Top of Listed entries

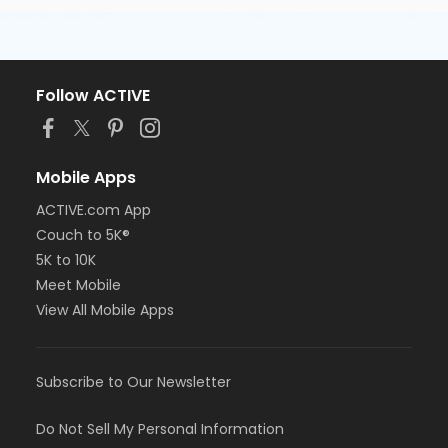
Follow ACTIVE
Mobile Apps
ACTIVE.com App
Couch to 5K®
5K to 10K
Meet Mobile
View All Mobile Apps
Subscribe to Our Newsletter
Do Not Sell My Personal Information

Bottom of Listed entries

| Exercise |
Each line from the one containing "View All Mobile Apps" to the final line of the entries above must be returned exactly, and no other line may appear.

| Exercise answer |
View All Mobile Apps
Subscribe to Our Newsletter
Do Not Sell My Personal Information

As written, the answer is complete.